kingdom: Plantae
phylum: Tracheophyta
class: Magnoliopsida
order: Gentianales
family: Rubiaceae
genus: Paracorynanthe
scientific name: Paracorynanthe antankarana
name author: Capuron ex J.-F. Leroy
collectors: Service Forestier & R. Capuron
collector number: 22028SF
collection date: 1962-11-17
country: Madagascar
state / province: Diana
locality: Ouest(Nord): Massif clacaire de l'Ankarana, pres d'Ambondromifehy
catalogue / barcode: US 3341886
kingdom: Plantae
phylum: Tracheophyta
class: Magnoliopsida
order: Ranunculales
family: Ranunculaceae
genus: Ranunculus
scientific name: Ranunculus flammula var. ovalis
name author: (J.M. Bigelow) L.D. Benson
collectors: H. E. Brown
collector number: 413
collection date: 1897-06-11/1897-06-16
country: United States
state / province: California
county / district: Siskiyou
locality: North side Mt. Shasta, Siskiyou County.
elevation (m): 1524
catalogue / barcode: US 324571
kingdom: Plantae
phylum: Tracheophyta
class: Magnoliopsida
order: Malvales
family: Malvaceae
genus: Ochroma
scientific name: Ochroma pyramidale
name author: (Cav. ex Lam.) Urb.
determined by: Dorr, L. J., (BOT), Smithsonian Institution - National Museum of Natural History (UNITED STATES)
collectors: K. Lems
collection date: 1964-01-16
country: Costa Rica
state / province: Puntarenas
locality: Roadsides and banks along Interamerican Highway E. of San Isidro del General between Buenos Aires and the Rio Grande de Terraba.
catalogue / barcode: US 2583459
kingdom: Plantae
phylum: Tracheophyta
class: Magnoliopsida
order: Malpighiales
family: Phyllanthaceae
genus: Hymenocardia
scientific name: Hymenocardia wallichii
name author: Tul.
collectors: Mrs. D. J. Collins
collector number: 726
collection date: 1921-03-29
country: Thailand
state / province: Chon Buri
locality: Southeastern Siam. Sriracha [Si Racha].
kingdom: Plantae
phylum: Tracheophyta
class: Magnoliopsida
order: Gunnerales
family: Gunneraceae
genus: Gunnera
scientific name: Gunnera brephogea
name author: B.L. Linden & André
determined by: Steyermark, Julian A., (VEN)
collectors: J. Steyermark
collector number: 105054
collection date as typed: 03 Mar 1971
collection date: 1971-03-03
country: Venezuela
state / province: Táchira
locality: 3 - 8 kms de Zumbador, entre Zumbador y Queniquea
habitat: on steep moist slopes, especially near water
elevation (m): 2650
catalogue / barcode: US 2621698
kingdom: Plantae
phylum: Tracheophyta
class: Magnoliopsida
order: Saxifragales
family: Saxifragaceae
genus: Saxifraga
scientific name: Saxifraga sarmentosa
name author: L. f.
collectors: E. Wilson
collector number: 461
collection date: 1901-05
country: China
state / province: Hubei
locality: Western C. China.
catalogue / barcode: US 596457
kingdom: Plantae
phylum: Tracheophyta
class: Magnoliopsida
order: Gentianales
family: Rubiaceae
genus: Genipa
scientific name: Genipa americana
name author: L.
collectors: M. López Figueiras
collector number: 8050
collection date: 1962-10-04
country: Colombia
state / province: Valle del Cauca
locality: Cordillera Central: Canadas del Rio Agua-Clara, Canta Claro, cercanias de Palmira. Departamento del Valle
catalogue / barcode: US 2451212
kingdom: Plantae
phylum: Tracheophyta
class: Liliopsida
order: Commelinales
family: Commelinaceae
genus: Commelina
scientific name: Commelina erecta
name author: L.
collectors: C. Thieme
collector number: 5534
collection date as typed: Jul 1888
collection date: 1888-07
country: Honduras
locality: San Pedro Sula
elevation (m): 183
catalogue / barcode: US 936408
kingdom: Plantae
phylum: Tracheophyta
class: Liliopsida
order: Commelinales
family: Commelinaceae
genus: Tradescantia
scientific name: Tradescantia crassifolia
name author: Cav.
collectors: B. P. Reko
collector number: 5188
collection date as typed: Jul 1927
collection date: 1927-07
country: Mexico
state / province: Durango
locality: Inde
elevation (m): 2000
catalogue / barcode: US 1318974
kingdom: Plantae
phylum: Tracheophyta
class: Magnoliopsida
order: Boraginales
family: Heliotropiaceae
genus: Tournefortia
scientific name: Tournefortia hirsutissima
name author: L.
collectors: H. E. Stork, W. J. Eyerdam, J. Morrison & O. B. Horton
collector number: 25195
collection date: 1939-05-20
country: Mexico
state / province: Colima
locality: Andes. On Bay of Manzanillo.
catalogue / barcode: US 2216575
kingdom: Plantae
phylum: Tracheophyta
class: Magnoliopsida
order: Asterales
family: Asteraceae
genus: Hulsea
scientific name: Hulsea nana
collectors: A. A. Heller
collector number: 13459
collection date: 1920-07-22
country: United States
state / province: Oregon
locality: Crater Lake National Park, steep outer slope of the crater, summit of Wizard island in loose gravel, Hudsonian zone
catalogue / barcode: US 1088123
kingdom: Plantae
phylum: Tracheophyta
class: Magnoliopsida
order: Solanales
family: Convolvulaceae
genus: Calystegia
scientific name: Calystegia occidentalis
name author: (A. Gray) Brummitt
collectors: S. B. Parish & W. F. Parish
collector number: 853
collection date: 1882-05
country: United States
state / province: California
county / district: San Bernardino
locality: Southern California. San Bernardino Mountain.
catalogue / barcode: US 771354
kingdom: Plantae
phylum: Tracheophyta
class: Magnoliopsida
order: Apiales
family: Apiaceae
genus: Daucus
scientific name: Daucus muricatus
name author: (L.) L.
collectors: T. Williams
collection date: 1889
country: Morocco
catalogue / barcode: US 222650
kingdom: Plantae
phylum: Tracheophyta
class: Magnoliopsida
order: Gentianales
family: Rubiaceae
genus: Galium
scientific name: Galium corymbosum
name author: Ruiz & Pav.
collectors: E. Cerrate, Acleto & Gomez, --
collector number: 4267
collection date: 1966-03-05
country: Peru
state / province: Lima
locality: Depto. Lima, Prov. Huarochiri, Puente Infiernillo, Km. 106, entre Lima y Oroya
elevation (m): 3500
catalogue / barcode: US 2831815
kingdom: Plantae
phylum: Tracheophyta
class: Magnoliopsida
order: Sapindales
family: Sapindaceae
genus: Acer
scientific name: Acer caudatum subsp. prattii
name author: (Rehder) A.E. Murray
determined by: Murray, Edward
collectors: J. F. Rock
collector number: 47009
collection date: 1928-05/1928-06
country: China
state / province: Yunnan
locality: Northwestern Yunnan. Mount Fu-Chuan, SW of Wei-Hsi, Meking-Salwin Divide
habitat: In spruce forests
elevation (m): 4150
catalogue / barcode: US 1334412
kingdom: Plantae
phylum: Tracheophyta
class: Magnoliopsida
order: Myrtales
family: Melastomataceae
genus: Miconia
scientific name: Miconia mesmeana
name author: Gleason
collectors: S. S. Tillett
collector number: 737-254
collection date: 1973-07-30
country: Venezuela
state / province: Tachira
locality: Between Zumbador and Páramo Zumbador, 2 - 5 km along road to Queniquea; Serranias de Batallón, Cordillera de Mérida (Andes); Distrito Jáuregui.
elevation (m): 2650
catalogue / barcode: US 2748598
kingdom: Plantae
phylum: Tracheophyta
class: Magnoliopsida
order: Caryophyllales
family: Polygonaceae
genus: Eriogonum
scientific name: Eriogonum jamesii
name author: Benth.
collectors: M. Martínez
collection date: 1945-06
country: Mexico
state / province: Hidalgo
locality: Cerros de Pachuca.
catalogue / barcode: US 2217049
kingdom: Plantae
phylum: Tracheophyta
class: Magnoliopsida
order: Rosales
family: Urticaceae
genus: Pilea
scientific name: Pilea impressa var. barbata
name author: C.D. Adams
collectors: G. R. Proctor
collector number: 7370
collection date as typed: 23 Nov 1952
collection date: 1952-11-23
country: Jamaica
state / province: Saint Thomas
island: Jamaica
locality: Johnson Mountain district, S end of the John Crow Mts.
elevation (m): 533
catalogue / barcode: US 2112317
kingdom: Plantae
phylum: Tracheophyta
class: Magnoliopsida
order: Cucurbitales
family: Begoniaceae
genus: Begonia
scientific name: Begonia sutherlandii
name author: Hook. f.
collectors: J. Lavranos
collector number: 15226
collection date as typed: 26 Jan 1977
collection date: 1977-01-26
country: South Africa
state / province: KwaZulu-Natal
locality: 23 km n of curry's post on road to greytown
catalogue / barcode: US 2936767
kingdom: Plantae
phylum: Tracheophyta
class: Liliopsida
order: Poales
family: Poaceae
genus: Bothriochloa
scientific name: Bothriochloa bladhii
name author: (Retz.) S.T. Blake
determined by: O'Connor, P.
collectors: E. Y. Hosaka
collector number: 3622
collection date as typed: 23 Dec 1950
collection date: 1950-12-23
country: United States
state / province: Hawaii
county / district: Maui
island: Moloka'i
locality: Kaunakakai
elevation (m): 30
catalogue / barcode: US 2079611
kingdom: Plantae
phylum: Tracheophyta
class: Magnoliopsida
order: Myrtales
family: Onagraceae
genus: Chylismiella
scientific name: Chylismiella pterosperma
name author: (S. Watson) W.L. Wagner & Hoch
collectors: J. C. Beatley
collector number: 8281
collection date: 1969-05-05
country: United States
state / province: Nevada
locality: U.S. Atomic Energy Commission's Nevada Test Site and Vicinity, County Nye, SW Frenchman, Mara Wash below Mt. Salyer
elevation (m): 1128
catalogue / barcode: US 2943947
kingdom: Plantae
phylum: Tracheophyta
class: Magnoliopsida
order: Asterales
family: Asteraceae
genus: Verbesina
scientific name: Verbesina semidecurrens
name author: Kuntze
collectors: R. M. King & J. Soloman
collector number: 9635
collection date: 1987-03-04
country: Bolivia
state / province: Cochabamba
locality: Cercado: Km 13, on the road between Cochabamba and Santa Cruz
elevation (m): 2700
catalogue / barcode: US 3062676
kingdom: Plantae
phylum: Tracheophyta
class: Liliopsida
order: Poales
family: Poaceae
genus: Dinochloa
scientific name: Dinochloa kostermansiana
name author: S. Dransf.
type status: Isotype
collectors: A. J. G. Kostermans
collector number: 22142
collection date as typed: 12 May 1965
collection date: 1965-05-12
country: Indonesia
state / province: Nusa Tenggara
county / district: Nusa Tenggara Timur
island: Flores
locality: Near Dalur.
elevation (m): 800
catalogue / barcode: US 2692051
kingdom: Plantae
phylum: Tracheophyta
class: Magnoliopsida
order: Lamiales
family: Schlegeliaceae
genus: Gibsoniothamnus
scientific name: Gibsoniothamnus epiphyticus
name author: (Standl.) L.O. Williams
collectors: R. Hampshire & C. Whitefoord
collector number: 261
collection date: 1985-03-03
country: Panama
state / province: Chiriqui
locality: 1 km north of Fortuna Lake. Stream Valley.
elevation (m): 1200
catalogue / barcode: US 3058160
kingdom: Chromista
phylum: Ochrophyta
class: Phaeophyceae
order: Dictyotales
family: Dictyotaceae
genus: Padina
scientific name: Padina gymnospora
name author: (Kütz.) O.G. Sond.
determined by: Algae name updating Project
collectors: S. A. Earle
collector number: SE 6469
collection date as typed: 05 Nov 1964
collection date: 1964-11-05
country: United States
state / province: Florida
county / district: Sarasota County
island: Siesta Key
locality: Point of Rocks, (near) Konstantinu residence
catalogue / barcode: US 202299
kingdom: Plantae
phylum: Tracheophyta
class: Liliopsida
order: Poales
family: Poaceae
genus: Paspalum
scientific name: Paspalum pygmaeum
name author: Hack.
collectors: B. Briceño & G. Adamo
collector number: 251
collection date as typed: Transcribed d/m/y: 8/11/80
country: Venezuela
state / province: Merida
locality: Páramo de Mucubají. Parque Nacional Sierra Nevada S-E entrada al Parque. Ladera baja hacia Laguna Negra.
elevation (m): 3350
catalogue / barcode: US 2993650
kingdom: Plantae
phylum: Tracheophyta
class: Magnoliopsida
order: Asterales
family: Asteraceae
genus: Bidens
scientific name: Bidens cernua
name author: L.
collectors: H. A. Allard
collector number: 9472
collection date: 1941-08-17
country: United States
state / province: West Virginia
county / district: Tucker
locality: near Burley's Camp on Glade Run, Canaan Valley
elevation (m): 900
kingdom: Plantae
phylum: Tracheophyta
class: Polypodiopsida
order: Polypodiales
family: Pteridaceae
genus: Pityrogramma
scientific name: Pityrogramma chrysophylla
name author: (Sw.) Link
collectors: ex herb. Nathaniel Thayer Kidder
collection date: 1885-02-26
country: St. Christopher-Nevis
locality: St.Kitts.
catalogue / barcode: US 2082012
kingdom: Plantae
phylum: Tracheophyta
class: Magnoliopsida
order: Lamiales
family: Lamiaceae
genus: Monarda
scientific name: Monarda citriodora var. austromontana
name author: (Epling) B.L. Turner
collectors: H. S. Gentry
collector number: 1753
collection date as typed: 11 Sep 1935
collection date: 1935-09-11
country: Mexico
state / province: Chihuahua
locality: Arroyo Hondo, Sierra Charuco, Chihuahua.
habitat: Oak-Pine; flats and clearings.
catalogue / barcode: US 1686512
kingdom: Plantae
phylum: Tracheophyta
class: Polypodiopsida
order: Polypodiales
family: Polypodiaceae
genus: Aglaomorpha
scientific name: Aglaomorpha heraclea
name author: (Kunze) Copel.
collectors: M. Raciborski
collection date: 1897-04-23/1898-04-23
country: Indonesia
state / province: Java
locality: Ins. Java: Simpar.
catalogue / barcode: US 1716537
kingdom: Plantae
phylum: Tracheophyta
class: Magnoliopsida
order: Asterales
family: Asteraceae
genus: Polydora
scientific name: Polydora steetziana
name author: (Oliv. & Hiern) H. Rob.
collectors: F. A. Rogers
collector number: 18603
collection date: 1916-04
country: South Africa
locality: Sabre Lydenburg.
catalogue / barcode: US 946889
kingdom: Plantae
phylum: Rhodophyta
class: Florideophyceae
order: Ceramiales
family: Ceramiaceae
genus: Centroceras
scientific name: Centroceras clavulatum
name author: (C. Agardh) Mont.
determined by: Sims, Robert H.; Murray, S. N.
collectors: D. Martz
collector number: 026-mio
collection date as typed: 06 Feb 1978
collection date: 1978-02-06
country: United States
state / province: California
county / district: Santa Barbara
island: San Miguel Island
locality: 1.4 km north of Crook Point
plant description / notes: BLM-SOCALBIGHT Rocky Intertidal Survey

● Required task
Render the listing as a numbered list, beginning with its first line and continuing through the line containing "genus: Gunnera", with both of those lines included and any blank lines omitted.

● Solution to this exercise
1. kingdom: Plantae
2. phylum: Tracheophyta
3. class: Magnoliopsida
4. order: Gentianales
5. family: Rubiaceae
6. genus: Paracorynanthe
7. scientific name: Paracorynanthe antankarana
8. name author: Capuron ex J.-F. Leroy
9. collectors: Service Forestier & R. Capuron
10. collector number: 22028SF
11. collection date: 1962-11-17
12. country: Madagascar
13. state / province: Diana
14. locality: Ouest(Nord): Massif clacaire de l'Ankarana, pres d'Ambondromifehy
15. catalogue / barcode: US 3341886
16. kingdom: Plantae
17. phylum: Tracheophyta
18. class: Magnoliopsida
19. order: Ranunculales
20. family: Ranunculaceae
21. genus: Ranunculus
22. scientific name: Ranunculus flammula var. ovalis
23. name author: (J.M. Bigelow) L.D. Benson
24. collectors: H. E. Brown
25. collector number: 413
26. collection date: 1897-06-11/1897-06-16
27. country: United States
28. state / province: California
29. county / district: Siskiyou
30. locality: North side Mt. Shasta, Siskiyou County.
31. elevation (m): 1524
32. catalogue / barcode: US 324571
33. kingdom: Plantae
34. phylum: Tracheophyta
35. class: Magnoliopsida
36. order: Malvales
37. family: Malvaceae
38. genus: Ochroma
39. scientific name: Ochroma pyramidale
40. name author: (Cav. ex Lam.) Urb.
41. determined by: Dorr, L. J., (BOT), Smithsonian Institution - National Museum of Natural History (UNITED STATES)
42. collectors: K. Lems
43. collection date: 1964-01-16
44. country: Costa Rica
45. state / province: Puntarenas
46. locality: Roadsides and banks along Interamerican Highway E. of San Isidro del General between Buenos Aires and the Rio Grande de Terraba.
47. catalogue / barcode: US 2583459
48. kingdom: Plantae
49. phylum: Tracheophyta
50. class: Magnoliopsida
51. order: Malpighiales
52. family: Phyllanthaceae
53. genus: Hymenocardia
54. scientific name: Hymenocardia wallichii
55. name author: Tul.
56. collectors: Mrs. D. J. Collins
57. collector number: 726
58. collection date: 1921-03-29
59. country: Thailand
60. state / province: Chon Buri
61. locality: Southeastern Siam. Sriracha [Si Racha].
62. kingdom: Plantae
63. phylum: Tracheophyta
64. class: Magnoliopsida
65. order: Gunnerales
66. family: Gunneraceae
67. genus: Gunnera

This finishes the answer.